Le lendemain, après un départ en montagnes russes, le sentier se met à descendre mais il faut ruser, le terrain est miné, creusé, défoncé. Il faut régulièrement descendre du vélo, rester sur ses gardes. Les roches volcaniques dressées sont toutes des obstacles qui viennent bloquer les roues. Les trajectoires sont multiples, il faut porter le regard loin pour trouver la meilleure et ne pas se retrouver dans une impasse rocheuse.

Plus on descend, plus il fait chaud. Après une dernière partie en crête où il faut jouer des coudes avec le bush, nous atteignons enfin une rivière. Nous faisons le plein d’eau et poursuivons par un chemin 4×4 qui serpente dans la montagne.

la descente technique du sommet en versant sud ©Gaëtan Riou

Nous prenons la nourriture à pleine main et la dévorons

Descente par l’itinéraire Chogoria ©Gaëtan Riou / Variable Visual

En VTT, ça va très vite. Ça y est, la porte de sortie du Parc National est là. Gardée par un militaire, nous la passons haut là-main grâce aux formalités déjà remplies par notre guide. Devant nous, il reste encore 25 km de route forestière à descendre jusqu’au village de Chogoria, une formidable façon de laisser les images défiler dans nos têtes et de se refaire le film de cette aventure inoubliable.

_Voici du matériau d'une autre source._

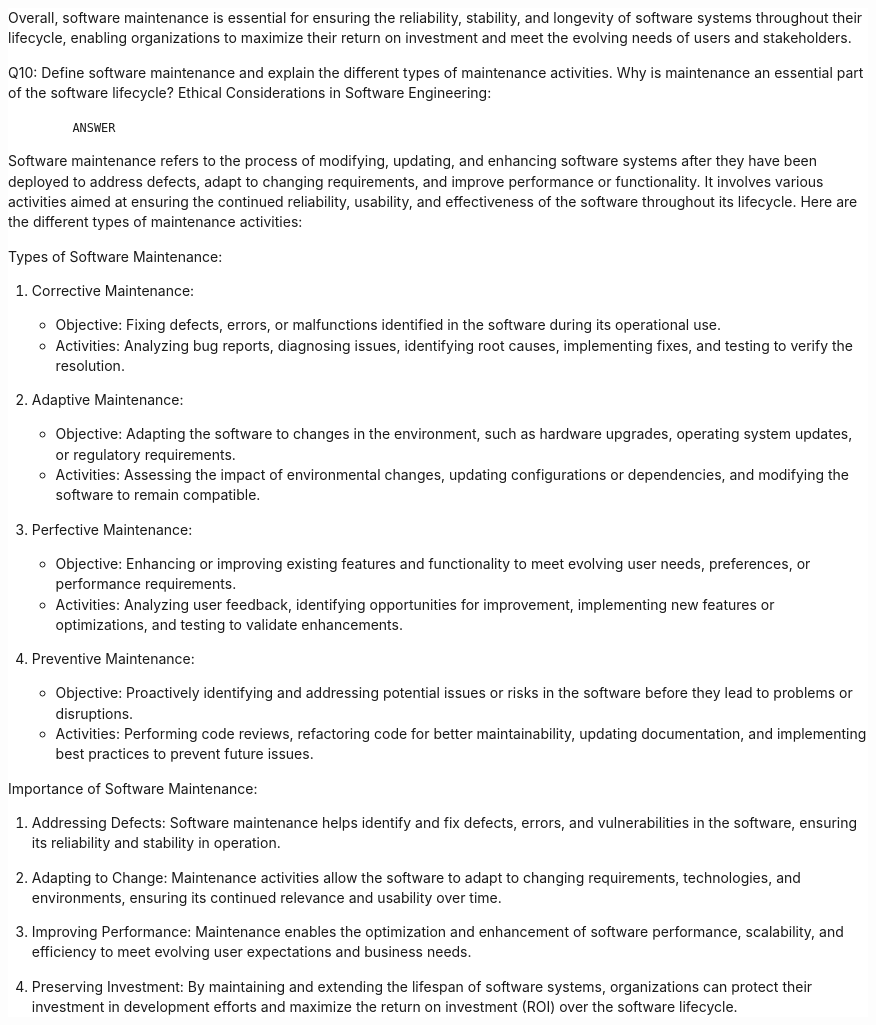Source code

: Overall, software maintenance is essential for ensuring the reliability, stability, and longevity of software systems throughout their lifecycle, enabling organizations to maximize their return on investment and meet the evolving needs of users and stakeholders.


Q10: Define software maintenance and explain the different types of maintenance activities. Why is maintenance an essential part of the software lifecycle?
Ethical Considerations in Software Engineering:

             ANSWER

Software maintenance refers to the process of modifying, updating, and enhancing software systems after they have been deployed to address defects, adapt to changing requirements, and improve performance or functionality. It involves various activities aimed at ensuring the continued reliability, usability, and effectiveness of the software throughout its lifecycle. Here are the different types of maintenance activities:

Types of Software Maintenance:

1. Corrective Maintenance:
   - Objective: Fixing defects, errors, or malfunctions identified in the software during its operational use.
   - Activities: Analyzing bug reports, diagnosing issues, identifying root causes, implementing fixes, and testing to verify the resolution.

2. Adaptive Maintenance:
   - Objective: Adapting the software to changes in the environment, such as hardware upgrades, operating system updates, or regulatory requirements.
   - Activities: Assessing the impact of environmental changes, updating configurations or dependencies, and modifying the software to remain compatible.

3. Perfective Maintenance:
   - Objective: Enhancing or improving existing features and functionality to meet evolving user needs, preferences, or performance requirements.
   - Activities: Analyzing user feedback, identifying opportunities for improvement, implementing new features or optimizations, and testing to validate enhancements.

4. Preventive Maintenance:
   - Objective: Proactively identifying and addressing potential issues or risks in the software before they lead to problems or disruptions.
   - Activities: Performing code reviews, refactoring code for better maintainability, updating documentation, and implementing best practices to prevent future issues.

Importance of Software Maintenance:

1. Addressing Defects: Software maintenance helps identify and fix defects, errors, and vulnerabilities in the software, ensuring its reliability and stability in operation.

2. Adapting to Change: Maintenance activities allow the software to adapt to changing requirements, technologies, and environments, ensuring its continued relevance and usability over time.

3. Improving Performance: Maintenance enables the optimization and enhancement of software performance, scalability, and efficiency to meet evolving user expectations and business needs.

4. Preserving Investment: By maintaining and extending the lifespan of software systems, organizations can protect their investment in development efforts and maximize the return on investment (ROI) over the software lifecycle.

Pour mettre un terme à cette belle aventure, Michael a organisé un barbecue géant avec l’équipe tout entière. Nous retrouvons JP en pleine forme après qu’il ait perdu 2000 m de dénivelé. Nous reprenons des forces après ces jours passés dans la montagne. Les plateaux surchargés de viandes tournent. Nous prenons la nourriture à pleine main et la dévorons.

C’est une belle façon de conclure cette découverte du Kenya : au-delà de l’aventure physique et sportive, le voyage c’est la rencontre de l’autre, le mélange des cultures, l’apprentissage de la langue, l’échange. Ce trip restera en ce sens comme un moment fort de ma vie d’aventurier VTT.

 

Remerciements aux sponsors de cette expédiiton : Sunn Met Bluegrass Eagle Julbo, DT SWISS VTOPO, Gore Wear, Hutchinson Tires,  Sidi Royal Vélo France Sea to Summit Mule Bar et Authentic Bicycle Shop.

 

 

Infos pratiques 

Venir : par avion bien entendu. Personnellement, j’ai voyagé avec Turkish Airlines. Les vols sont assez rapides, le nouvel aéroport d’Istanbul est très confortable et la franchise bagage est à 40 kg !

Monnaie : au Kenya, c’est le shilling qui a cours. Mais les dollars US sont aussi appréciés pour payer les gros montants. Changer sur place à l’aéroport et à n’importe quelle heure.

Guide : je ne peux que vous conseiller Michael Gathee, mon guide. Il faut le contacter de ma part par WhatsApp : +254 727 811229. C’est l’homme de la situation, aucun doute à avoir.

Préparation : attention à la haute altitude (5000 m), il faut se préparer physiquement (et techniquement), avoir une trousse à pharmacie adaptée et conséquente (MAM). Matériel de bivouac (plusieurs nuits dehors).

Vaccination : DTP, hépatite, typhoïde, fièvre jaune à jour. Concernant le paludisme, il n’est pas présent à Nairobi et ne l’est pas non plus dans les montagnes.

Vélo : c’est assez difficile de se trimballer son vélo sur le dos et un sac pendant plusieurs jours. Donc plus vous serez léger, mieux ce sera. Niveau descente, c’est très exigeant techniquement, il faut vraiment être à l’aise sur sa machine. Attendez-vous néanmoins à porter à la descente. Pour info, je vous déconseille le Kilimandjaro car en descente, contrairement à ce qu’on voit un peu partout sur internet, c’est très peu roulant.